I sordomuti

2,7 mld le erogazioni indebite per la Cassa integrazione a circa il 30% delle aziende contro 4,5 milioni di truffe dei furbetti del reddito di cittadinanza
Aldo Pirone - 5 Agosto 2020

Diversi giornali hanno riportato nei giorni scorsi che circa il 30% delle aziende hanno usufruito indebitamente di 2,7 mld di erogazioni per la Cassa integrazione.
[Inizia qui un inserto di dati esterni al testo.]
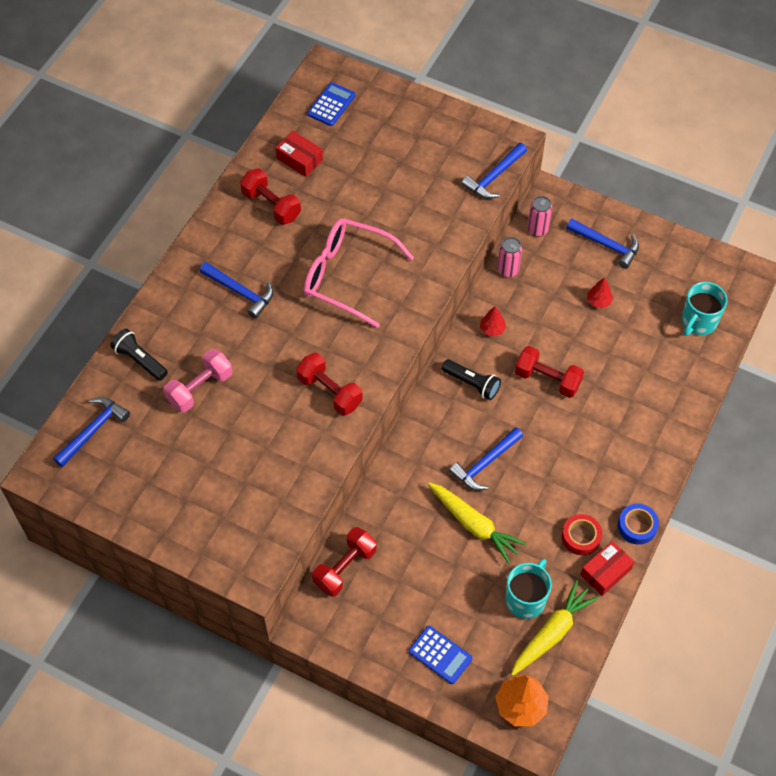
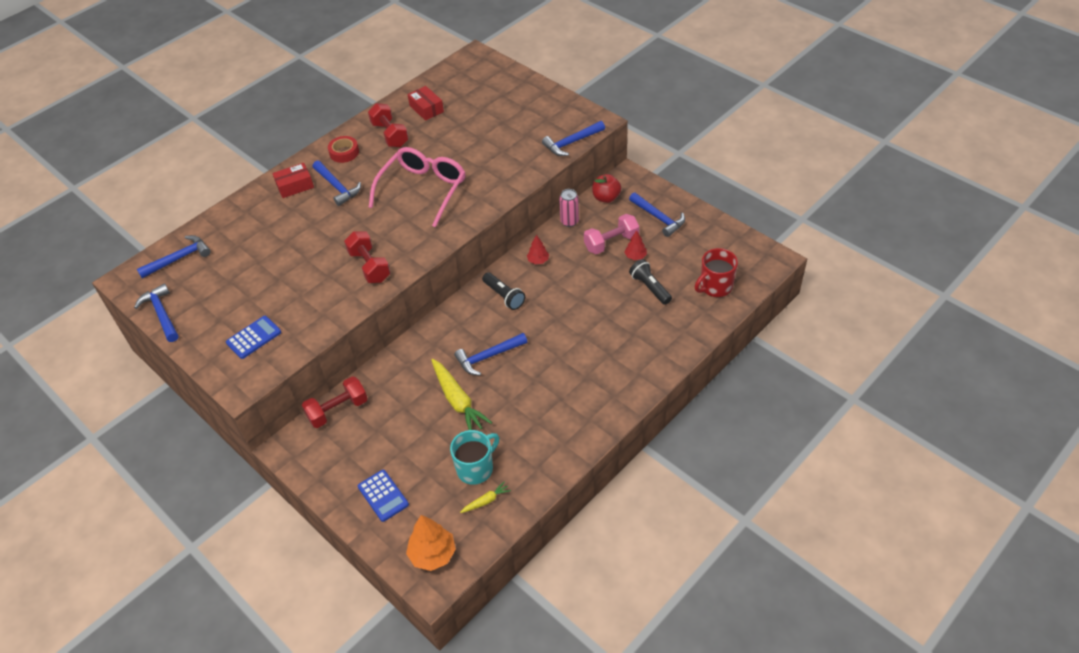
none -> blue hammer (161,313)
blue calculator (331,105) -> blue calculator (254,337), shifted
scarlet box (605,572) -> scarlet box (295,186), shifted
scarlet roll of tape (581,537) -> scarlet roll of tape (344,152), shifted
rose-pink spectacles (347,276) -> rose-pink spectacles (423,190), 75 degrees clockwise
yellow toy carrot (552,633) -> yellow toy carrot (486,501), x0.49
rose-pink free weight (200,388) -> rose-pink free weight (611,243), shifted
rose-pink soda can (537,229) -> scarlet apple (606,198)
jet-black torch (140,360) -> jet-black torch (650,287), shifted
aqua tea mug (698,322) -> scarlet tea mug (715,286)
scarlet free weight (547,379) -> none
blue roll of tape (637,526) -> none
Di contro, le truffe dei furbetti del reddito di cittadinanza ammontano a 4,5 milioni. Tutti, del resto, beccati, revocati e sotto sanzioni varie.

Non ho sentito, a proposito degli industriali furboni, alcuna dichiarazione del facondo Presidente della Confindustria Bonomi, quello stesso che stigmatizza un giorno sì e l’altro pure le elargizioni “a pioggia” del governo, cioè gli svariati sostegni ai lavoratori, ai disoccupati, ai commercianti, agli industriali ecc. per non farli soccombere alle conseguenze del Covid 19.

Né ho sentito fiere reprimende da parte del dichiaratore seriale Matteo Salvini, né, tanto meno, di Giorgia Meloni e neanche dai comprimari berlusconiani che non perdono occasione per tirare fuori i nomi di personaggi particolarmente ributtanti, assassini e mafiosi, che sono riusciti a infilarsi tra le maglie degli aventi diritto del reddito di cittadinanza.

Il sindacato aveva già segnalato il pericolo di Imprese che avrebbero potuto approfittarsi della Cig. La Fillea-Cgil il 30 marzo aveva denunciato: “Autorizzando cioè la spesa per l’ammortizzatore senza alcuna ‘pezza d’appoggio’ se non la richiesta dell’azienda, si corre il rischio di incentivare l’abuso degli ammortizzatori sociali. Inoltre, questa pratica impedirà ai lavoratori e ai loro rappresentanti di poter verificare la possibilità che le aziende con fatturati positivi possano anticipare l’erogazione della Cassa. Insomma al danno per l’Erario si aggiungerà il danno per migliaia di persone”.

Accortosi del problema, il Presidente dell’Inps Tridico aveva fatto notare l’8 giugno successivo: “Stiamo sovvenzionando anche aziende che potrebbero ripartire, magari al 50%, e grazie agli aiuti di Stato preferiscono non farlo. Per pigrizia, per opportunismo, magari sperando che passi la piena”. Apriti cielo! Erano stati presi a male parole da Confindustria, Lega, FI, Fdi, Iv, di Renzi e lor signori.

Tra 2,7 miliardi e 4,5 milioni la distanza è siderale. Altro che due pesi e due misure! Tacere sugli approfittatori dei primi e suonare la grancassa sui furbetti dei secondi danno il segno della tempra morale di politici deboli e servili con i forti e forti con i deboli. Sempre dalla parte e sul libro paga dei potenti, anche quando fanno di tutto per sembrare popolari, mentre sono soltanto dei demagoghi venditori di tappeti.